The Court of Appeal:
(i) confirmed that the concept of a ‘non-marriage’ or non-qualifying ceremony was part of the law, and rejected submissions that it should be discarded;
(ii) held that a ceremony such as the one in this case, held in a restaurant which was not approved premises, in the absence of an authorised person, and which was not preceded by the giving of notice of marriage, was a non-qualifying ceremony. It did not matter that the intention had been for it to be followed by a civil ceremony;
(iii) ruled that Article 1 to the First Protocol to the ECHR did not require a different conclusion. A claim to financial remedies on divorce might amount to a ‘possession’ for the purposes of A1P1, but until the court has granted a decree, there is no right to apply for financial remedies. To argue that the denial of such a claim was a breach of A1P1 would be to put the cart before the horse;
(iv) held that the judge had been wrong to place reliance on the ‘horizontal effect’ of Article 12, the right to marry. Article 12 was simply not engaged – there is no right to divorce under Article 12, and there can be no right to nullity under Article 12;
(v) held that there was no breach of Article 8, the right to respect for family and private life. The European Court of Human Rights had confirmed that a refusal to recognise a religious marriage as a valid marriage did not amount to a breach of Article 8;
(vi) confirmed that an action for nullity was not an action ‘concerning children’ for the purposes of Article 3 of UNCRC, and the status of the wedding ceremony could not be affected by whether or not the parties later had children.
The intervention by SBS
On behalf of SBS, it was argued that:
(a) the total non-recognition of religious marriages (not even as void marriages) operated to the detriment of women and children, by locking them out of the family justice system and forcing them to use unsatisfactory community or religious based ‘courts’ or arbitration systems;
(b) the concept of a non-marriage was, in the context of religious marriages, discriminatory, pejorative and not part of the law;
(c) there was no binding Court of Appeal authority requiring the court to endorse the concept of non-marriage or non-qualifying ceremony; and
(d) non-compliance with the formal requirements under the Marriage Act 1949 lead to different legal results depending on the religion of the parties and the ceremony they undertake. Some defective Anglican ceremonies would be recognised as valid or void, whereas in similar circumstances but where the parties were Muslim they would be held to be merely a non-qualifying ceremony. One form of religious ceremony preceded by deficient formalities will be either valid or void; another form of religious ceremony preceded by defective formalities is termed a ‘non-qualifying ceremony’;
(e) the difference in status based on religion therefore amounted to a breach of Article 8 or A1P1, in conjunction with Article 14.

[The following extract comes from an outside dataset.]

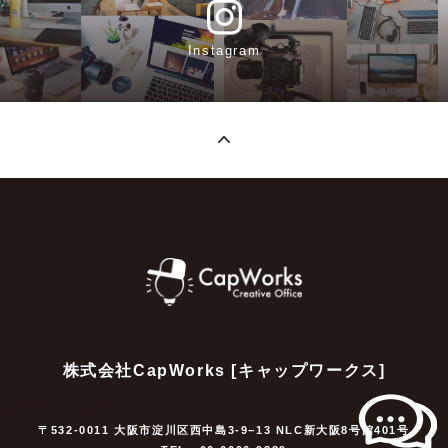
Instagram
株式会社CapWorks [キャップワークス]
電話で相談
〒532-0011 大阪市淀川区西中島3-9−13 NLC新大阪8号館401号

The Court of Appeal, as seen above, rejected, the attack on the concept of ‘non-marriage’, albeit that they have now renamed the concept to be ‘non-qualifying ceremony’. They also rejected the human rights arguments that were relied on before Williams J at first instance. However, they did not decide on the new human rights arguments introduced into the appeal by Southall Black Sisters and the other intervener: it was not considered necessary or appropriate for these arguments to be considered in dealing with the appeal.
It remains to be seen whether an appeal may be made to the Supreme Court, or whether the Article 14 arguments might be redeployed on another occasion.